Forest officials estimated 20,000 attended the seven-day event. The vast majority left before Thursday, officials said.
The Rainbow Family Gathering started in 1972. The nonprofit organization does not have official leaders or members. People from across America and Canada journeyed to Washington last Friday to celebrate nature, pray for peace and enjoy the harmonious vibes found at the event.
Several hundred campers will remain behind to clean the Skookum Meadows area where the Rainbow Family gathered. They will fill in trenches used for latrines, plant flowers and reseed the grass and remove trash.
Dozens of black trash bags rested atop one another near the camp’s entrance. The bags would be hauled to a local dump, campers said.
The entire cleanup process will take about a month, campers estimated.
Forest officials are taking a “wait and see” approach to the cleanup, said Ken Sandusky, an assistant spokesman with Gifford Pinchot National Forest.
On Thursday morning, a thick campfire smell filled the unseasonably cool air throughout Skookum Meadows. Campers’ breath was visible when they spoke. Snow remained in some areas off the trail. Unlike in earlier days, no campers walked around naked.
Cars along the route to the camp were caked in dust from other cars driving past. Skamania County sheriff’s officials said the limited parking space near the campgrounds led to quite a few collisions during the weeklong event.
Campers without rides held up cardboard signs Thursday with destinations like Portland, Seattle and beyond written in permanent marker.
Near the camp’s information booth, Micah Williams relaxed in a chair, content in the knowledge he was not leaving anytime soon. The 24-year-old Eugene, Ore., resident wore a green plush top hat over his short blonde hair, a brown zip-up hoodie and dirt-stained khakis. He amused himself by greeting women in a pirate voice reminiscent of Capt. Jack Sparrow.
Williams got serious when asking passer-by for donations for garbage collection. He is one of the people participating in the cleanup.
“If once per year I have to clean up trash in the woods to have an awakening moment, I’ll totally do it,” Williams said. Being away from city life reminded him how important simplicity was, he added.
Williams briefly smoked marijuana from a small pipe. After he puffed, he offered it to others who walked nearby.
Marijuana use was standard at the festival, most campers agreed, but Williams and others denied reports of rampant drug use on the campgrounds. If campers had a “bad trip,” Williams noted, other campers kept them company at the medical area.
Skamania County Sheriff Dave Brown said his deputies had found heroin, acid and LSD in people’s vehicles following traffic stops. Brown said he also talked with campers who had been offered acid.
Three or four assaults were reported, Brown added. Campers said violent outbursts were followed by meetings where the fight’s participants talked out their differences in a constructive manner.
Jade Wan, 20, of Kenhorst, Penn., sat on the ground next to Williams. She took a break from her job working with special needs adults to attend the Rainbow Family Gathering. She planned to stay longer to aid in forest beautification efforts.

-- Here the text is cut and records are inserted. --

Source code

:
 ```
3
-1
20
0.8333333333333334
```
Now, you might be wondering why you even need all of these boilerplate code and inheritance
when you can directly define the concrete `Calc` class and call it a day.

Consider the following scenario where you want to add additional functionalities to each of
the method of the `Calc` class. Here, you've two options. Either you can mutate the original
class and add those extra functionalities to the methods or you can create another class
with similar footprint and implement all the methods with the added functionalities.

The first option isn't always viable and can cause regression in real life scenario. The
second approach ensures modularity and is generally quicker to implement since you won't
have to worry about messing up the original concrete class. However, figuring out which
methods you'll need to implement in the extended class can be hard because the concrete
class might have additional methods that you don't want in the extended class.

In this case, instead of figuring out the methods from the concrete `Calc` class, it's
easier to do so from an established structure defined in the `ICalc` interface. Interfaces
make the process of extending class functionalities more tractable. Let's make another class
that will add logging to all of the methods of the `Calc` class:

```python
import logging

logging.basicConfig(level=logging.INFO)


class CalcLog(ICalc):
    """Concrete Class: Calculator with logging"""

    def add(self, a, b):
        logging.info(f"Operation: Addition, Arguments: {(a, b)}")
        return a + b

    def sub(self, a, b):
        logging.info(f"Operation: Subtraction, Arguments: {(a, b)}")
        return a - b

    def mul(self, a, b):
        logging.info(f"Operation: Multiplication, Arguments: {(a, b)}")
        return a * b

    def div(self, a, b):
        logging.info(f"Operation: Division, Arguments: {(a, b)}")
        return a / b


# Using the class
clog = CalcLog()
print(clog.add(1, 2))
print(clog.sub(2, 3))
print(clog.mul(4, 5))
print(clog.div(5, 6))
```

Wan said her favorite moments during the gathering were playing with children and participating in musical numbers. The classically trained violinist criticized outsiders’ opinions that all campers were “pot-smoking hippies.”
“Society has developed a block against what is real and what is not real,” Wan said. “This is real. This is the ground and the Earth.”

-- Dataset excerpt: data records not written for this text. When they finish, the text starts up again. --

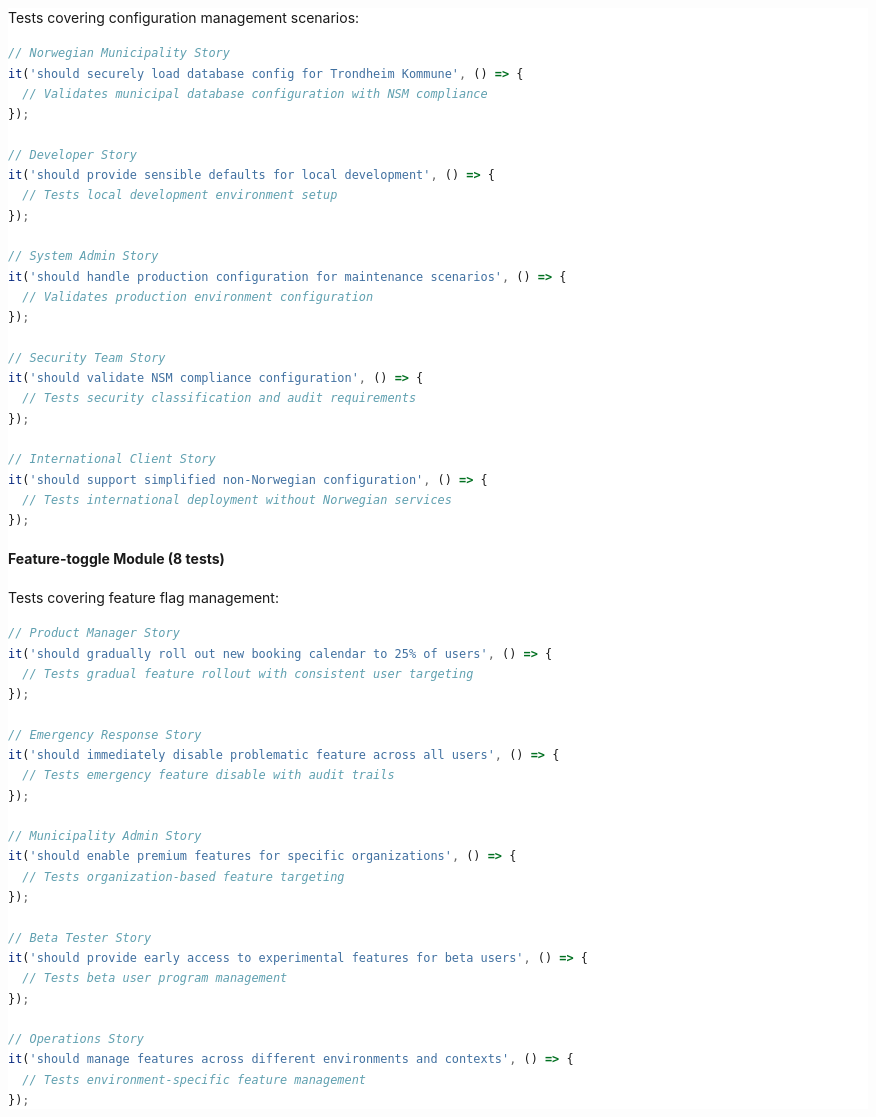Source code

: Tests covering configuration management scenarios:

```typescript
// Norwegian Municipality Story
it('should securely load database config for Trondheim Kommune', () => {
  // Validates municipal database configuration with NSM compliance
});

// Developer Story
it('should provide sensible defaults for local development', () => {
  // Tests local development environment setup
});

// System Admin Story
it('should handle production configuration for maintenance scenarios', () => {
  // Validates production environment configuration
});

// Security Team Story
it('should validate NSM compliance configuration', () => {
  // Tests security classification and audit requirements
});

// International Client Story
it('should support simplified non-Norwegian configuration', () => {
  // Tests international deployment without Norwegian services
});
```

#### Feature-toggle Module (8 tests)

Tests covering feature flag management:

```typescript
// Product Manager Story
it('should gradually roll out new booking calendar to 25% of users', () => {
  // Tests gradual feature rollout with consistent user targeting
});

// Emergency Response Story
it('should immediately disable problematic feature across all users', () => {
  // Tests emergency feature disable with audit trails
});

// Municipality Admin Story
it('should enable premium features for specific organizations', () => {
  // Tests organization-based feature targeting
});

// Beta Tester Story
it('should provide early access to experimental features for beta users', () => {
  // Tests beta user program management
});

// Operations Story
it('should manage features across different environments and contexts', () => {
  // Tests environment-specific feature management
});
```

Jeremy Miller, 32, of Shasta Lake, Calif., said his faith in humanity had been restored during the four days he spent on the campgrounds. Miller, the singer in a reggae band called New Social Remedy, said he hoped to spread the love he received at the camp when he returned to “Babylon.”
“It’s a place where you collect your energy, charge it up and bring it back to wherever you’re from,” Miller said of the Rainbow Family Gathering. “I’m sad to leave.”